6

I'm working on a shell, a small bash-like shell, without scripting (if while ...) I have to make the lexer/parser (LL) by hand.

So the lexer will transform the command (char *cmd) to a linked list (t_list *list). And the LL parser will transform the linked list (t_list *list) to an AST (binary tree t_btree *root) with a grammar

So, I know how to make the LL parser but I don't know how to tokenize my command.

For example: ps | grep ls >> file ; make && ./a.out

=> 'ps' '|' 'grep' 'ls' '>>' 'file' ';' ''make '&&' './a.out'

Thanks.

(I don't wanna use any generator)

mathieug
  • 901
  • 1
  • 11
  • 24
  • 1
    what do you have so far? where are you stuck? – Mat Mar 30 '11 at 20:16
  • 1
    Since you tagged this as 'plain C', it sounds like you should be aiming for a loop over the command string using repeated calls to `strchr(cmd, ' ')` or something of that nature. – phooji Mar 30 '11 at 20:20
  • Yes, I have a loop on my command string. But I don't know how to define my token and how to tokenize them in the string. [http://pastebin.com/K1YZchMK](http://pastebin.com/K1YZchMK) – mathieug Mar 30 '11 at 21:25
  • @Spudd86 No, I can't because there are some strings in my command string so how can I tokenize `ls -la` in one token? – mathieug Mar 30 '11 at 22:10
  • strtok to do what you indicate you want. – xcramps Mar 30 '11 at 22:12
  • @Math why in the world aren't you using flex/bison for this? It would get rid of most the tedium of building your engine, be just about as fast as anything you could create manually, and it's easier to debug and extend. – Spencer Rathbun May 04 '11 at 17:35

1 Answers1

8

(This explains the idea hinted by Spudd86).

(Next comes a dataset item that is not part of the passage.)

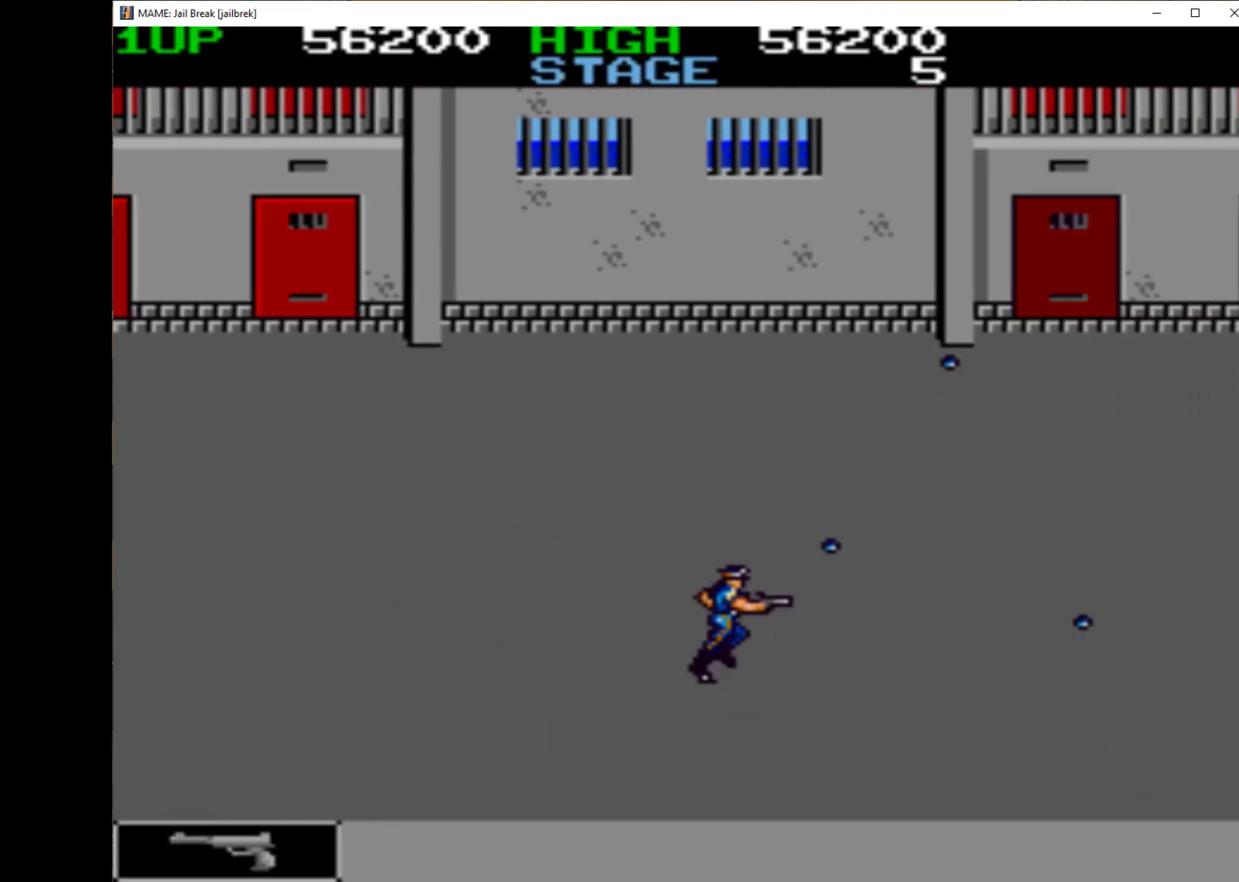
{"keys": ["q", "right", "up"], "events": [[33, "q", "up"], [67, "q", "down"], [167, "down", "down"], [167, "q", "up"], [267, "q", "down"], [333, "down", "up"], [367, "q", "up"], [400, "q", "down"], [400, "up", "down"]]}
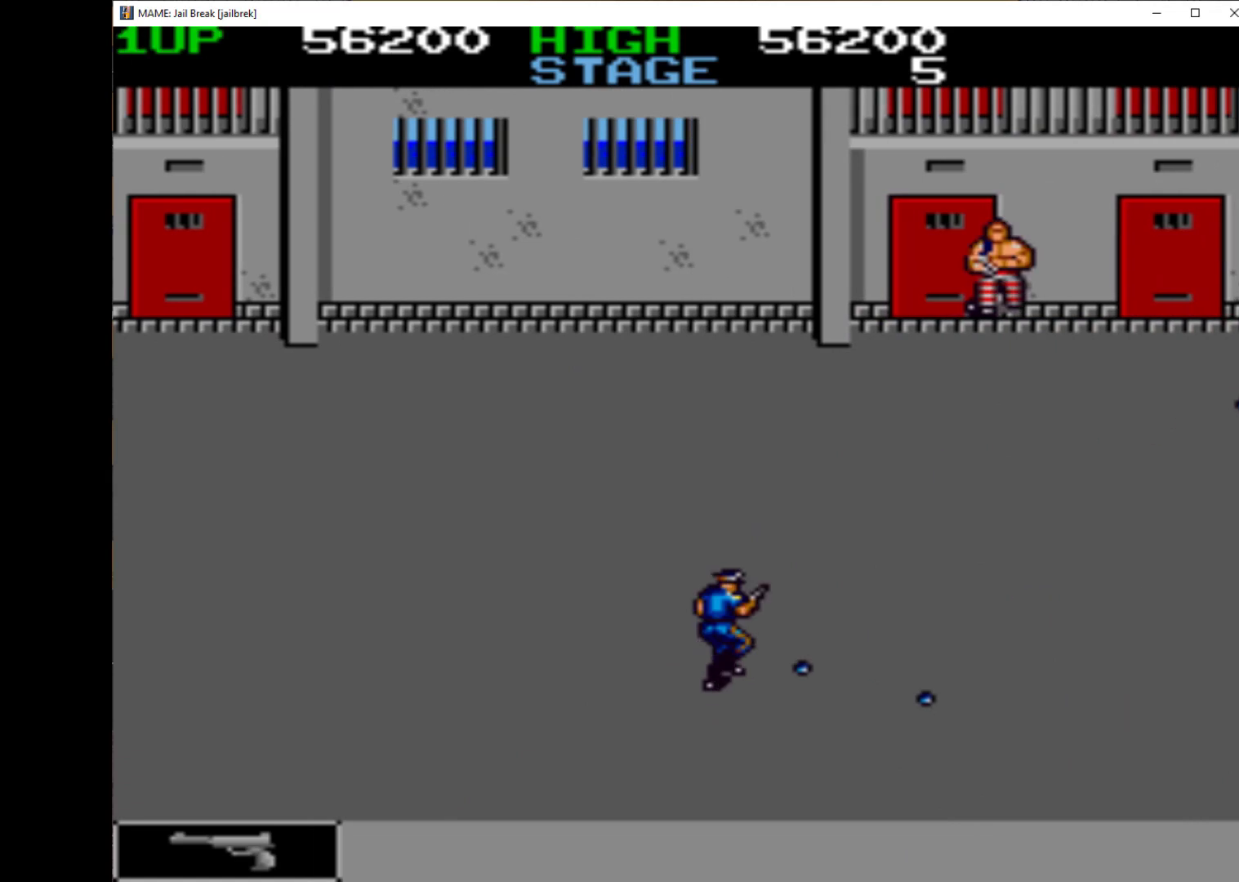
{"keys": ["right", "up"], "events": [[33, "q", "up"], [100, "q", "down"], [200, "q", "up"], [233, "q", "down"], [367, "q", "up"], [433, "q", "down"], [500, "q", "up"]]}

You need to implement a finite state machine. There are the following states:

  • General state
  • Inside a file name
  • Inside the && token
  • Inside the || token

For each state and next input character, you have to decide what is the next state, and whether to output a token. For example:

  • Current state: General; character: x => next state: inside-file-name
  • Current state: inside-file-name; character: space => next state: General; output the token
  • Current state: inside-file-name; character: & => next state: inside-&&; output the token
  • Current state: inside-&&; character: & => next state: General; output the token
  • Current state: inside-&&; character: x => next state: General; syntax error
  • ... (ad nauseum)

It's much boring work to work out all the rules (the fun starts when you must debug the resulting code), so most people use code generators to do that.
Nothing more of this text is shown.